408(b)(2) Poses Concerns For B/Ds, Small-Plan Advisers

Some industry experts are concerned that covered service providers will misinterpret the Department of Labor’s (DoL) 408(b)(2) regulation guidance about using ranges to estimate indirect compensation.  

The interim regulation required that covered service providers give the responsible plan fiduciary a description of all indirect compensation. When a broker/dealer provides a brokerage account for a plan, the broker/dealer almost always receives indirect compensation for the investments. In some cases, there may be hundreds of possible compensation arrangements, according to Fred Reish, the chairman of the financial services ERISA team at Drinker Biddle & Reath LLP.

The problem, Reish said, is that broker/dealers cannot possibly know, in advance, the compensation arrangements under which it will be paid.The final regulation, released February 2, 2012 (see “DoL Issues Final Rule on 401(k) Fee Disclosure“), made several clarifications to the fee disclosure requirements including a statement permitting the use of estimates and range of fees.

“The final regulation provides tremendous relief, in my opinion, to broker/dealers,” Reish told PLANADVISER, but added that he is concerned covered service providers will still misinterpret the DoL’s guidance about ranges. Broker/dealers may provide a range of fees so broad that it negates the purpose of the DoL’s regulation, Reish said.

“They have to be realistic [with the ranges],” Reish said. “And I’m worried that people are going to forget that part.”

Reish also thinks additional guidance from the DoL is needed about how and when change disclosure notices are required. For instance, when the responsible plan fiduciary selects an investment, does the broker/dealer need to give the fiduciary a change of disclosure if it is outside of the initial disclosure range? 

“It’s conceivable someone else has a different interpretation, but that’s mine,” Reish said. “People are going to have to, you know, make decisions about that because the guidance from the DoL isn’t specific enough.”


Roberta Ufford, principal at Groom Law Firm, said she agrees brokers must be cautious if they elect to state a range of fees. Ranges rather than specifics make sense for brokerage windows because so many compensation arrangements are possible, but broker/dealers must ensure their range numbers are realistic and standard for the industry.

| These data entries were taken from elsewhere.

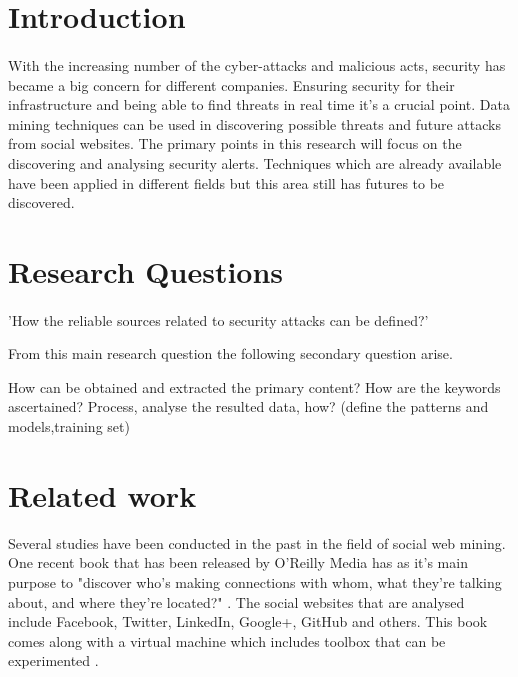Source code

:\documentclass[12pt]{article}
\begin{document}
\tableofcontents

\newpage

\section*{Introduction}
\paragraph{}
With the increasing number of the cyber-attacks and malicious acts, security has became a big concern for different companies. Ensuring security for their infrastructure and being able to find threats in real time it's a crucial point. Data mining techniques can be used in discovering possible threats and future attacks from social websites. The primary points in this research will focus on the discovering and analysing security alerts. Techniques which are already available have been applied in different fields but this area still has futures to be discovered.

\section{Research Questions}
\paragraph{}

'How the reliable sources related to security attacks can be defined?'

From this main research question the following secondary question arise. 

How can be obtained and extracted the primary content?
How are the keywords ascertained?
Process, analyse the resulted data, how? (define the patterns and models,training set)


\section{Related work}

Several studies have been conducted in the past in the field of social web mining. One recent book that has been released by  O'Reilly Media has as it's main purpose to  "discover who’s making connections with whom, what they’re talking about, and where they’re located?" \cite{first}. The social websites that are analysed include Facebook, Twitter, LinkedIn, Google+, GitHub and others. This book comes along with a virtual machine which includes toolbox that can be experimented \cite{second}.
\end{document}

"When you use a range, it should be appropriate for the circumstance, she said. "[The] DoL intended to provide flexibility [by allowing ranges]  when more specific disclosure would be difficult to provide, and that can be a great thing, but if you’re trying to get a specific answer for when it’s OK to use a range instead of more specific information, there is no specific answer. So you really have to use a good-faith effort here."                        

Ufford thinks the real problem could arise with small-plan advisers who may not have been disclosing detailed information about compensation. Many recordkeepers and other plan services providers already have systems in place to disclose specific indirect compensation because of Schedule C on Form 5500, which has required plan sponsors and administrators to report service provider fees and compensation for plan years beginning in 2009 (see "EBSA Issues Schedule C Fee Disclosure Guidance").

The disclosures that are needed to support Schedule C requirements are similar to information that is required to be disclosed by the new 408(b)(2) disclosure regulations, Ufford said. Schedule C, however, only applies to plans with 100 or more participants. As a result, many advisers to small plans were not affected by the implementation of disclosures required forSchedule C.

"So you can see that, although plan advisers and others have seen this coming, they may not have yet been directly obligated to start delivering information," Ufford said. "Plan advisers who have not yet done so should be looking at their current disclosure materials and procedures and considering how they will comply with the new requirements.  Plan advisers may also want to take a look at how they will support their plan clients, because their plan clients may ask for help them in reviewing the disclosure materials they receive from other service providers covered by the new 408(b)(2) regulation."